Scan the records below and copy every line that contains the string "buttons".

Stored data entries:

****

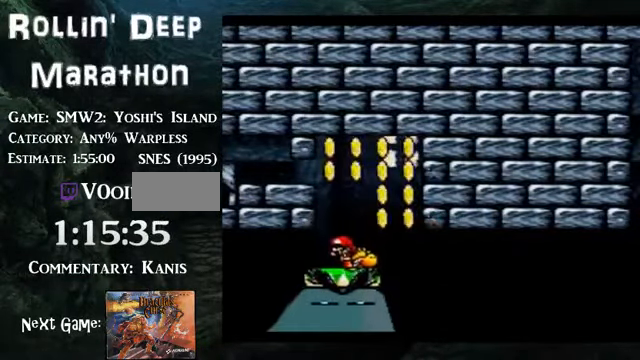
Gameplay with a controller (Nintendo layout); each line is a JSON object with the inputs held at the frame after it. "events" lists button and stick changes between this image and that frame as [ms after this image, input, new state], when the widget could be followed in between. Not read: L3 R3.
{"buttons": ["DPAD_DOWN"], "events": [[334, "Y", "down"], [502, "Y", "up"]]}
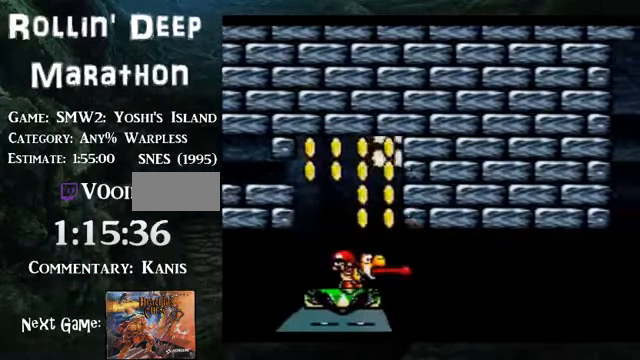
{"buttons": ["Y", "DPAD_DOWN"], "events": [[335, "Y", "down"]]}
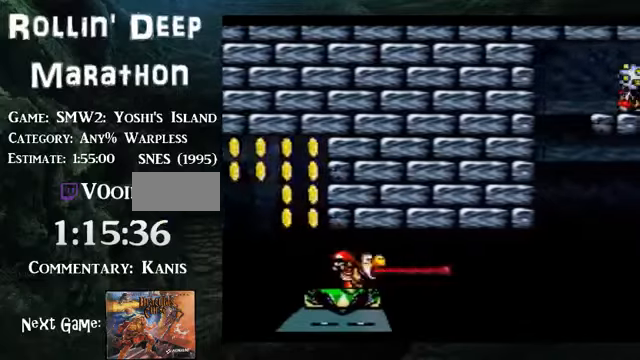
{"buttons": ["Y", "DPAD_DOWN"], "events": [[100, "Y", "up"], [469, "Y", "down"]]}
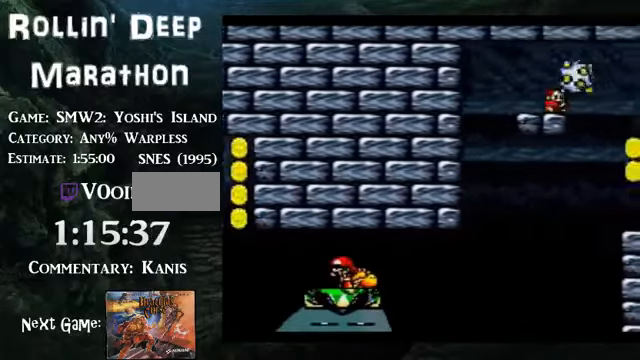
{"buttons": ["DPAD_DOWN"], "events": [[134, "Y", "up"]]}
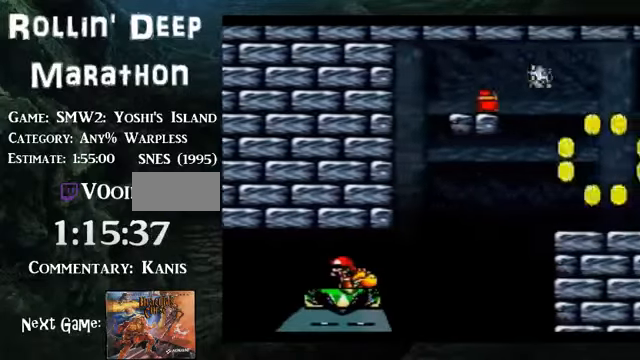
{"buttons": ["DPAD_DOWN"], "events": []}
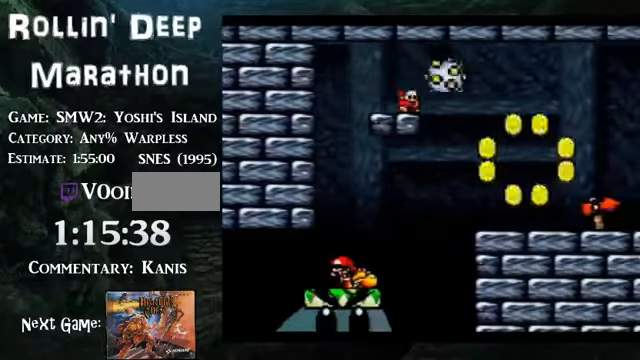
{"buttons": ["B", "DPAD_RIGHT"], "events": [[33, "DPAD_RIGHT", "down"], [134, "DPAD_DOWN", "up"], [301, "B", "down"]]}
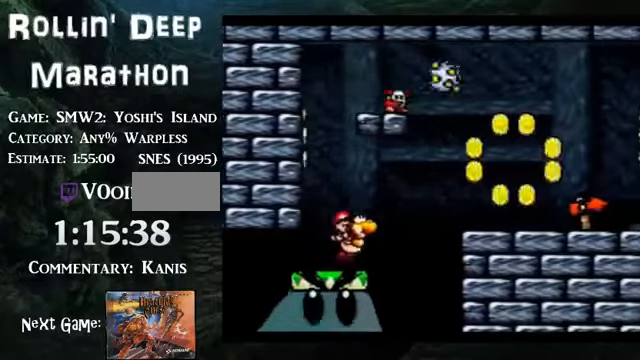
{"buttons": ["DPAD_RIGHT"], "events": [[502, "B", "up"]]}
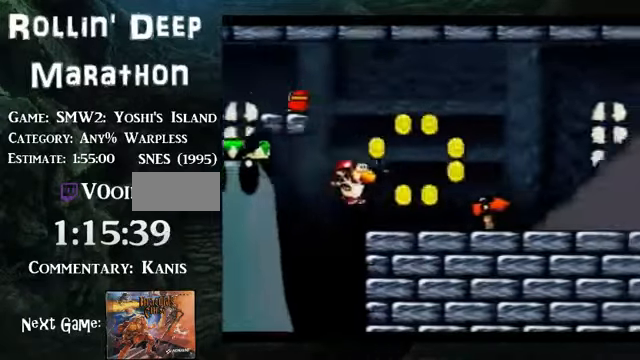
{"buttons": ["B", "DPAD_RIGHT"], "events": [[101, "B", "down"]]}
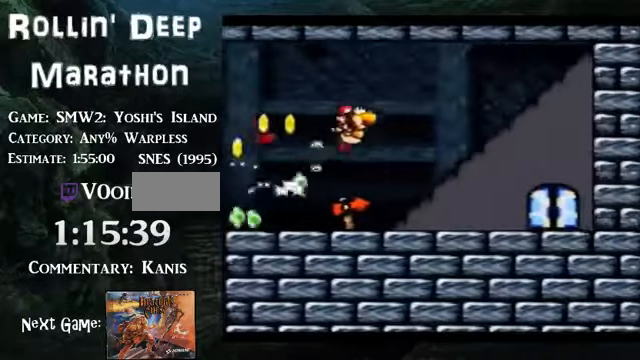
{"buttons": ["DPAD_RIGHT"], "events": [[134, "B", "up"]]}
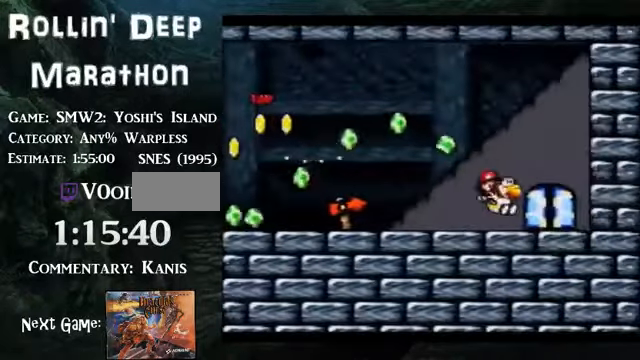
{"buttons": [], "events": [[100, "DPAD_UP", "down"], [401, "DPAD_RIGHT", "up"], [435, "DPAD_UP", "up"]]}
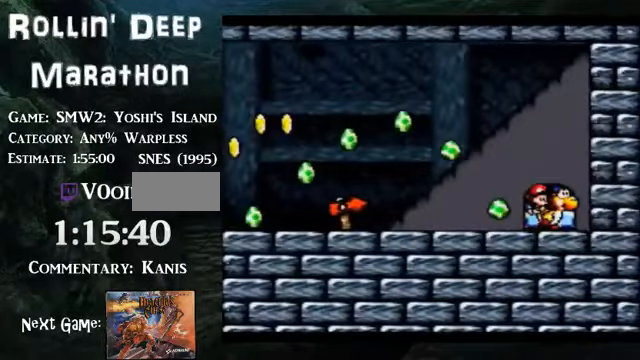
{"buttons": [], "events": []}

****

Exercise answer:
{"buttons": ["DPAD_DOWN"], "events": [[334, "Y", "down"], [502, "Y", "up"]]}
{"buttons": ["Y", "DPAD_DOWN"], "events": [[335, "Y", "down"]]}
{"buttons": ["Y", "DPAD_DOWN"], "events": [[100, "Y", "up"], [469, "Y", "down"]]}
{"buttons": ["DPAD_DOWN"], "events": [[134, "Y", "up"]]}
{"buttons": ["DPAD_DOWN"], "events": []}
{"buttons": ["B", "DPAD_RIGHT"], "events": [[33, "DPAD_RIGHT", "down"], [134, "DPAD_DOWN", "up"], [301, "B", "down"]]}
{"buttons": ["DPAD_RIGHT"], "events": [[502, "B", "up"]]}
{"buttons": ["B", "DPAD_RIGHT"], "events": [[101, "B", "down"]]}
{"buttons": ["DPAD_RIGHT"], "events": [[134, "B", "up"]]}
{"buttons": [], "events": [[100, "DPAD_UP", "down"], [401, "DPAD_RIGHT", "up"], [435, "DPAD_UP", "up"]]}
{"buttons": [], "events": []}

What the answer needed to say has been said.